Personal information
- Nickname: "The Vision"
- Born: 11 March 1972 (age 54) Hamburg, Germany
- Home town: Hamelin, Germany

Darts information
- Playing darts since: 1993
- Darts: 25g Bull's Signature
- Laterality: Right-handed
- Walk-on music: "One Vision" by Queen

Organisation (see split in darts)
- PDC: 2004–2019 (Tour Card 2017–2018)

PDC premier events – best performances
- UK Open: Last 128: 2013
- World Series Finals: Last 48: 2018

= Maik Langendorf =

Austrian darts player

Maik Langendorf (born 11 March 1972) is a German-based Austrian former professional darts player, who played in Professional Darts Corporation (PDC) events.

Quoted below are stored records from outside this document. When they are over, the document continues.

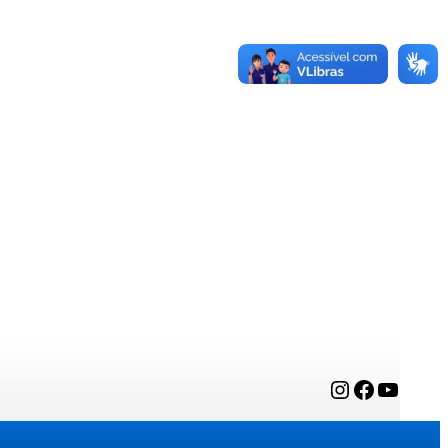
Instagram
Facebook
YouTube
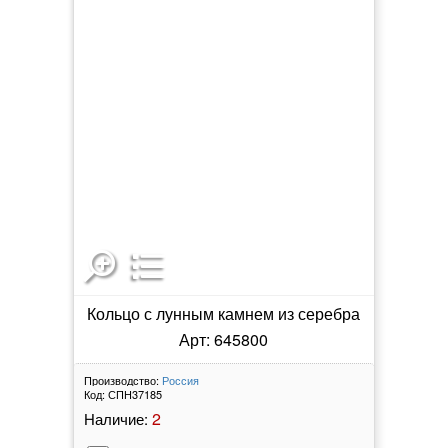
Кольцо с лунным камнем из серебра
Арт: 645800
Производство:
Россия
Код:
СПН37185
2
Наличие:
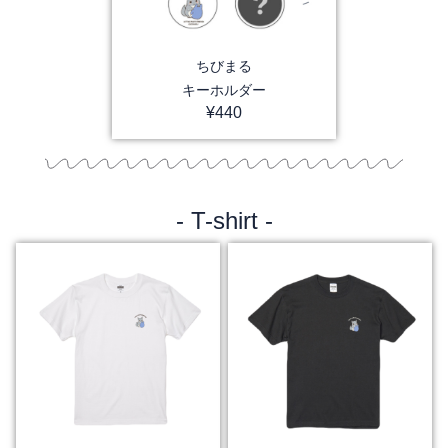
ちびまる
キーホルダー
¥
440
- T-shirt -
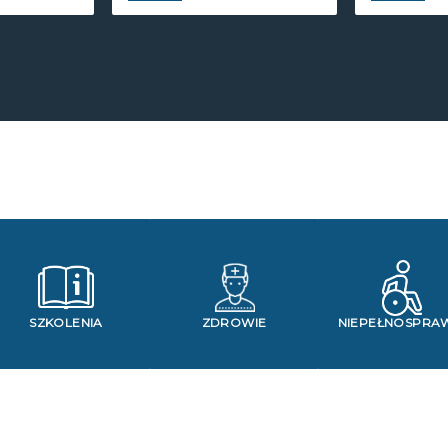
SZKOLENIA
ZDROWIE
NIEPEŁNOSPRA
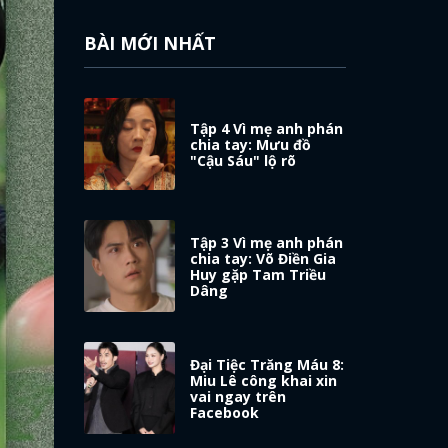
BÀI MỚI NHẤT
Tập 4 Vì mẹ anh phán
chia tay: Mưu đồ
"Cậu Sáu" lộ rõ
Tập 3 Vì mẹ anh phán
chia tay: Võ Điền Gia
Huy gặp Tam Triều
Dâng
Đại Tiệc Trăng Máu 8:
Miu Lê công khai xin
vai ngay trên
Facebook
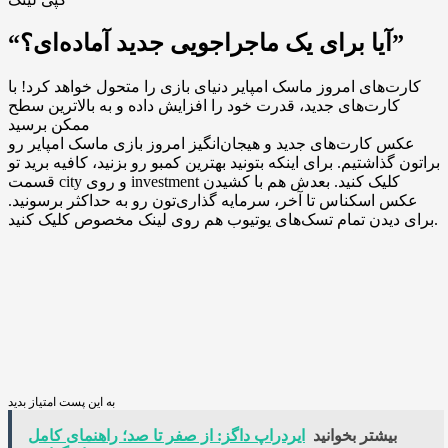
“آیا برای یک ماجراجویی جدید آماده‌ای؟”
کارت‌های امروز ماسک امپایر دنیای بازی را متحول خواهد کرد! با
کارت‌های جدید، قدرت خود را افزایش داده و به بالاترین سطح
ممکن برسید
عکس کارت‌های جدید و هیجان‌انگیز امروز بازی ماسک امپایر رو
براتون گذاشتیم. برای اینکه بتونید بهترین کمبو رو بزنید، کافیه برید تو
قسمت city و روی investment کلیک کنید. بعدش هم با کشیدن
عکس اسکناس تا آخر، سرمایه گذاری‌تون رو به حداکثر برسونید.
برای دیدن تمام تسک‌های یوتیوب هم روی لینک مخصوص کلیک کنید.
به این پست امتیاز بدید
بیشتر بخوانید
ایردراپ داگز: از صفر تا صد؛ راهنمای کامل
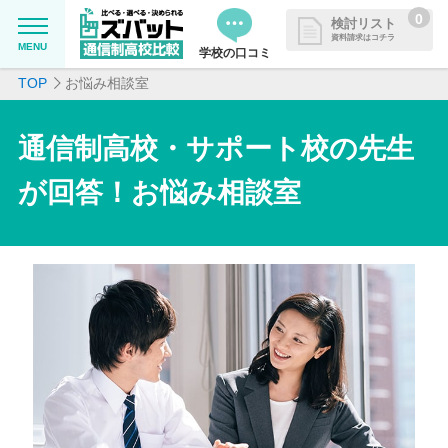
0
検討リスト
資料請求はコチラ
MENU
学校の口コミ
TOP
お悩み相談室
MENU
資料請求リストに追加しました
追加した学校を一覧で確認・まと
学校を探したい
通信制高校・サポート校の先生
めて資料請求できます
が回答！お悩み相談室
通信制高校について知りたい
はじめての方へ
よくある質問
掲載を希望される学校様へ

He represented Austria in the PDC World Cup of Darts twice, alongside Mensur Suljovic in 2010 and 2013. He is a former PDC Tour Card holder, having held one from 2017 to 2018 after winning it at 2017's PDC Q–School.

==Career==

===2010===
He represented Austria at the 2010 PDC World Cup of Darts, partnering Mensur Suljović. They were seeded 14th and defeated 19th seed Denmark 6–4 in the first round.

===2013===
In February 2013, he represented Austria at the PDC World Cup of Darts for a second time. At the 2013 event he once again partnered Mensur Suljović. They were placed in Group A alongside Japan, who defeated Austria 5–4 in a deciding leg, and number 1 seed England who beat Austria 5–2, leaving Austria bottom of the group with 0 points and therefore eliminated in the group stage.

===2017===
He won a PDC tour card on the second day of the 2017 PDC Darts Qualifying School.

===2018===
In October 2018, Langendorf qualified for the 2018 World Series of Darts Finals through the Tour Card Holder qualifier. He lost to Damon Heta 6–5 in a deciding leg in the first round.